Are you close to coastal position, as two different metals are more likely to react in that position 
From memory 400 series stainless should be alright. I see if i can chase the answer for you, But for a domestic application dont think it would be a major problem.

----------


## yhenig

Yes. We are about 200-250 metres from the beach. I ended up buying the SS bolts but it was interesting to note that there was no agreement among the several fencing contractores I rang to ask same question. They did agreed however that normal bolts is definetly a no go but some suggested that Gal would be sufficient.

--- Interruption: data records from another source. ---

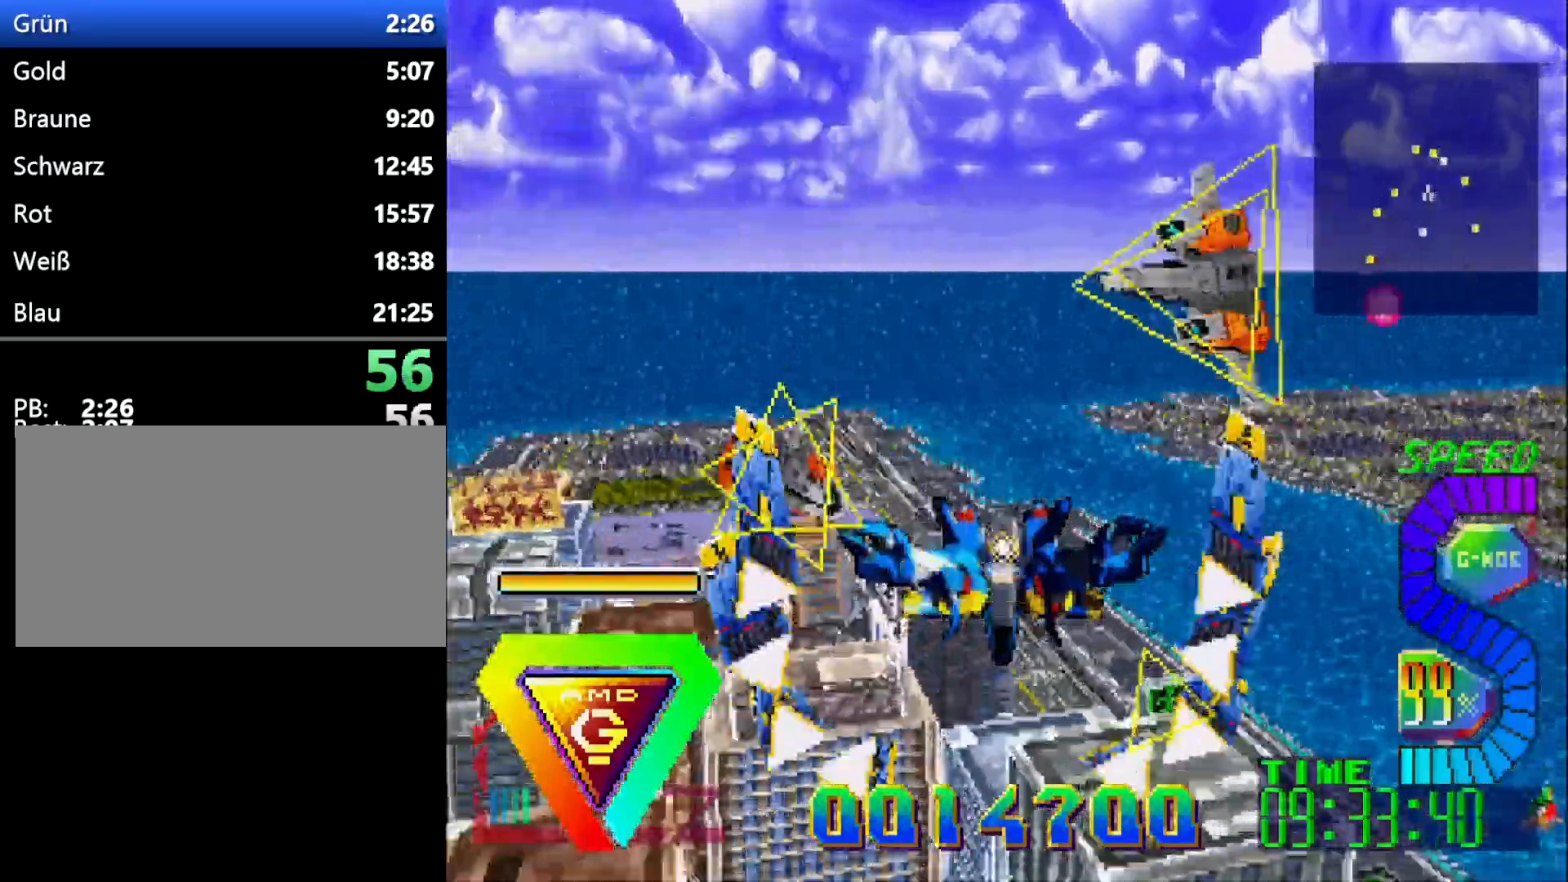
{"buttons": [], "events": []}
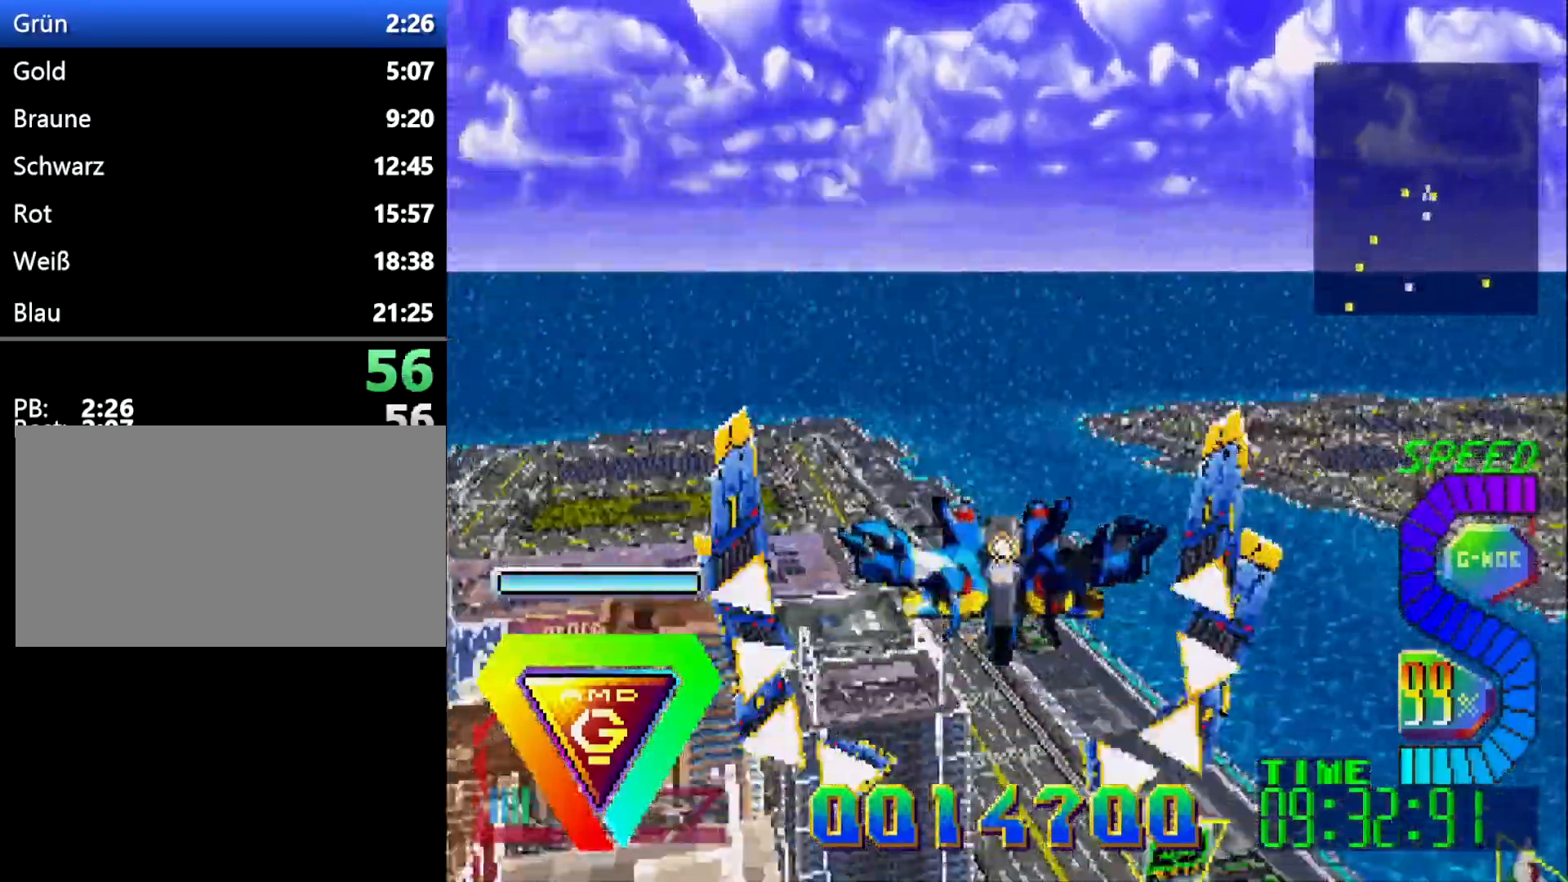
{"buttons": [], "events": [[317, "DPAD_UP", "down"], [450, "DPAD_UP", "up"]]}
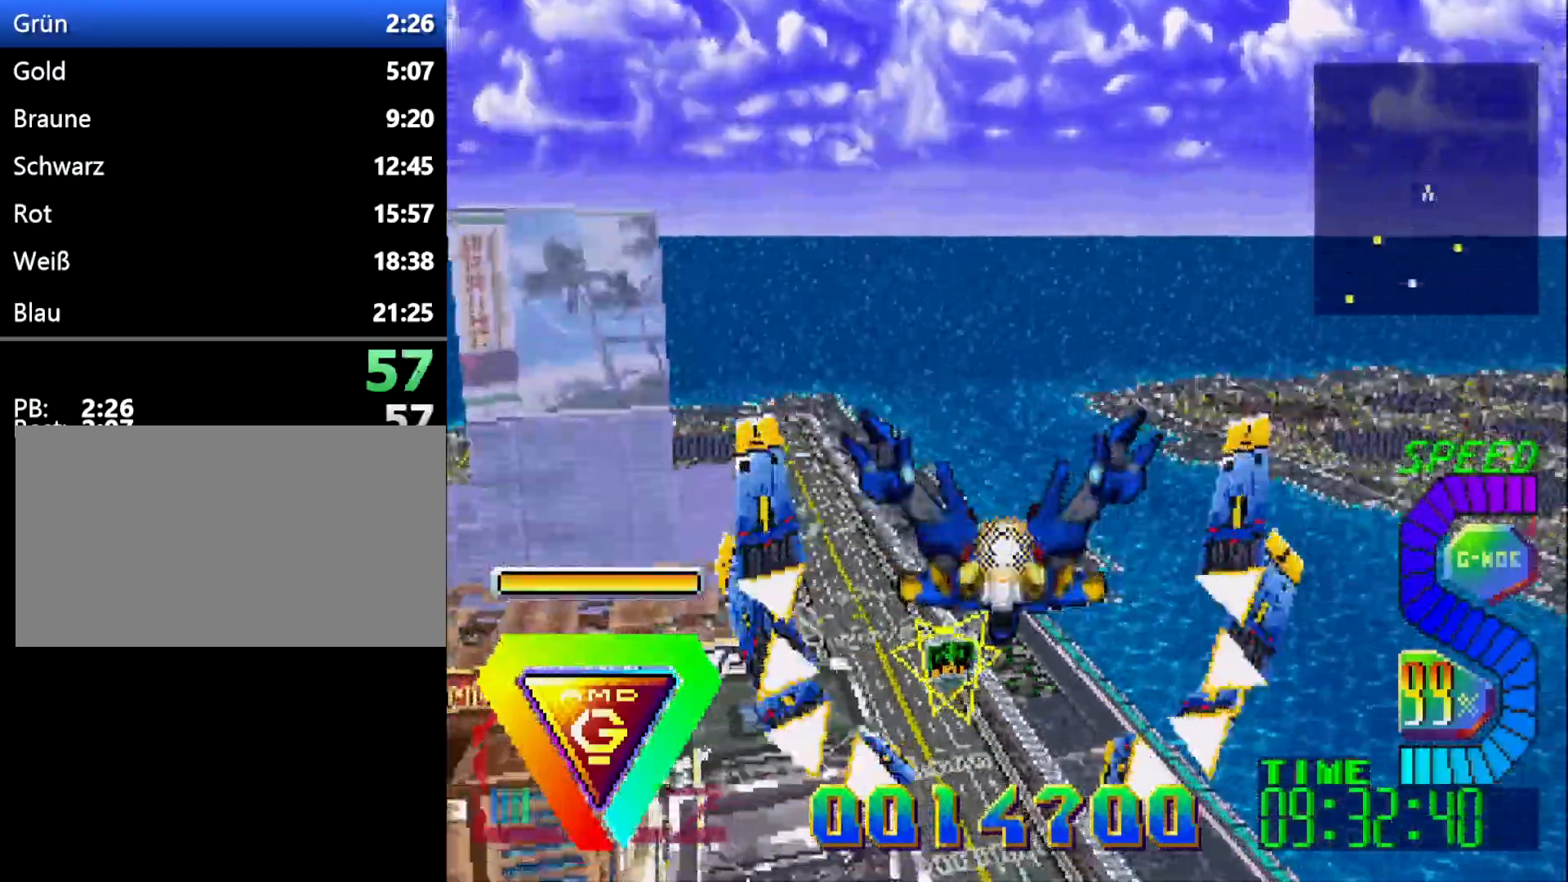
{"buttons": [], "events": [[317, "L1", "down"], [383, "L1", "up"]]}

Thanks for your help.

----------


## ScroozAdmin

just to clarify this, galvanic (or bimetallic) corrosion between aluminium and stainless steel is high risk *on paper* as ally is a lot less noble than stainless, the metals have to be in 'electrical contact' to start corroding so just add a nice conductive liquid between the 2 surfaces such as salt water and bingo you've got a corrosion cell. 
The fact in reality with these 2 metals is that ally and stainless often need a pretty big contact area to generate enough energy to begin this corroding and so generally the head of a bolt doesn't prove a problem, also bear in mind the metals need to be  
1. in bare contact (so the powder coat will break this) to start this process 
2. wet. 
The industry standard method for avoidance of any galvanic issues is to seperate the metals with an insulator such as a nylon or rubber washer or if possible just don't mix metals, in your situation I'm sure they'll be fine, if you notice anything just undo slightly and squirt some silicone sealant between the 2 metals to break the contact and tighten em up again.  :2thumbsup:

----------